● PASSAGE GIVEN
# lab or german shepherd



## petertb (Jan 6, 2009)

Im thinking of getting a lab boy or a german shepherd. Which in your experience is the higher energy breed?

I 'm assuming the GSD will shed more hair, is that right?

I do work, so the dog will be left alone from breakfast till lunch, and then till the evening two or three days a week. Which of these breeds would be most able to cope with that?

Thanks.


----------



## TxRider (Apr 22, 2009)

petertb said:


> Im thinking of getting a lab boy or a german shepherd. Which in your experience is the higher energy breed?
> 
> I 'm assuming the GSD will shed more hair, is that right?
> 
> ...


Adopt a lab shepherd mix...  Best of both. Probably not hard to find either with a little looking at shelters and the qualities of that mix could be a very good dog.

They will both shed hair, Lab hair is just shorter. GSD's come in different coats so it depends regarding shedding could be about the same, could be a lot more.

They will both hate to be left alone, shepherd likely a bit more than a Lab. Depends on the individual dog though too, as well as how you deal with it.

Very different breeds between a Lab and a Shepherd though behaviorally. One is bred for livestock herding and protection, one for retrieving dead or wounded game. What you want in a dog, what activities you plan to do with the dog and which breed fits that best would be my deciding point.


----------



## zxckelly (Apr 30, 2009)

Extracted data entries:
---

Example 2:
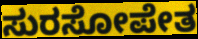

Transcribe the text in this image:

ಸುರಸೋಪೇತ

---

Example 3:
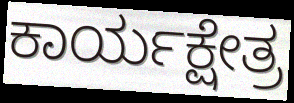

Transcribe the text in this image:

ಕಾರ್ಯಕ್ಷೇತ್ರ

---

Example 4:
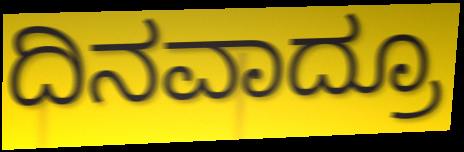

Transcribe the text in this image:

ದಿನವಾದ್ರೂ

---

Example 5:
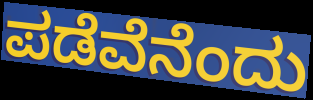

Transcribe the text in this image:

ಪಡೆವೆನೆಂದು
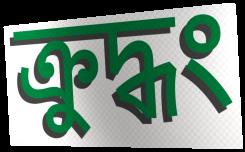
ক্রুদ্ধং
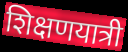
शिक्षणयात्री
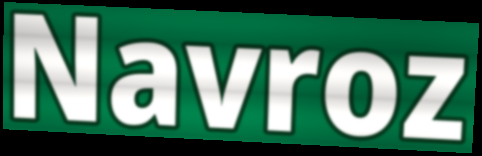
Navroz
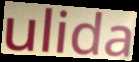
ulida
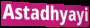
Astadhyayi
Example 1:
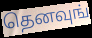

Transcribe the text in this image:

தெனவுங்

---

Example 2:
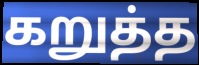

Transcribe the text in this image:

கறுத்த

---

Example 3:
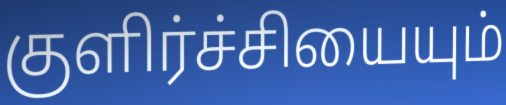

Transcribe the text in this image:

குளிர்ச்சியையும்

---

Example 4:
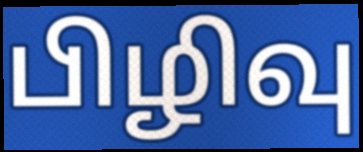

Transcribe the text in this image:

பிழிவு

* * *

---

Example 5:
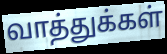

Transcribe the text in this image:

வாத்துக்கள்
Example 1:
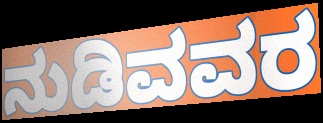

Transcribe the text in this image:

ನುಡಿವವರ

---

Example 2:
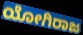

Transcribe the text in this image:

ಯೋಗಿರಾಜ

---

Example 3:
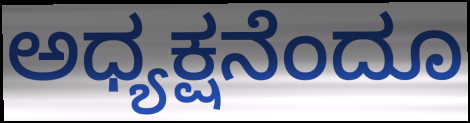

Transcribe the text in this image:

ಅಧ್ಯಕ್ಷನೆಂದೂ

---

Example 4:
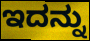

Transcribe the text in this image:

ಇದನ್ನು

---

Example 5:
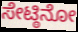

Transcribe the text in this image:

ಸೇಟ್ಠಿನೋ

* * *

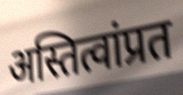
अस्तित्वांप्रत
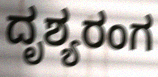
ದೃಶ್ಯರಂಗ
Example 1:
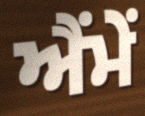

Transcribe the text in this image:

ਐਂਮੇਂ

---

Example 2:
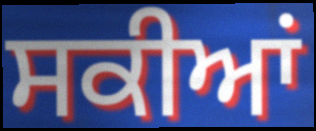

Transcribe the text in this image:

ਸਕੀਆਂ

● WORK INSTRUCTIONS
a. Reproduce the part of the Lab and German Shepherd thread starting with "They will both shed" and going on through "deal with it.".
b. Carry on the thread comparing Labs and German Shepherds from the point where it stops.

● RESULTS IN ORDER
a.
They will both shed hair, Lab hair is just shorter. GSD's come in different coats so it depends regarding shedding could be about the same, could be a lot more.

They will both hate to be left alone, shepherd likely a bit more than a Lab. Depends on the individual dog though too, as well as how you deal with it.

b.
I'd say the Lab is on average a higher energy dog. GSD's will likely leave more hair around your house simply because they have more hair.

Personally, I'd go with the GSD (make sure the breeder does hip and elbow testing - SO important in this breed). I am horribly unbiased though as I have a lovely, loyal and devoted GSD that I love dearly. To me, they really are the best dogs.


----------



## petertb (Jan 6, 2009)

Thanks. Activities wise I'd be thinking walks, nothing too strenuous. Possibly some ball games if he likes them.

Good company is important as well


----------



## TxRider (Apr 22, 2009)

Sounds like a shepherd for you then. You may have to work on the ball retrieving though a lot more than you would with a lab.

A GSD will want to be stuck to you like glue, they bond closely and make good company and will love a good long walk. And they can learn anything, very intelligent and trainable.

They can also be a big problem if not properly trained, exercised and socialized.

Mine gets a couple of walks a day for about 6-8 miles total. She's not into the whole fetch thing, loves to go chase a ball, she just doesn't like to bring it back, at least not yet. My aussie shepherd was the same, just never really was a fetch nut, though some are.

My GSD stays home 8 hrs a day with no issues other than being so very happy to see me when I get home.

I still wouldn't count out a mix though, if your not set on buying from a breeder. Or a just rescue GSD for that matter there are a LOT of those.

My best dog ever was a border collie/lab mix. I doubt I'll ever have a better dog.


----------



## Xeph (May 7, 2007)

Why do you like the GSD?

The Lab and the GSD are very different breeds.


----------



## peppy264 (Apr 23, 2009)

I read an old study which classified dogs by trainability, aggressiveness and reactiveness. Both GSDs and Labs were very high in trainability, low on reactiveness (which is good). The difference was that GSD's were high on aggression, Labs low. An interesting classification.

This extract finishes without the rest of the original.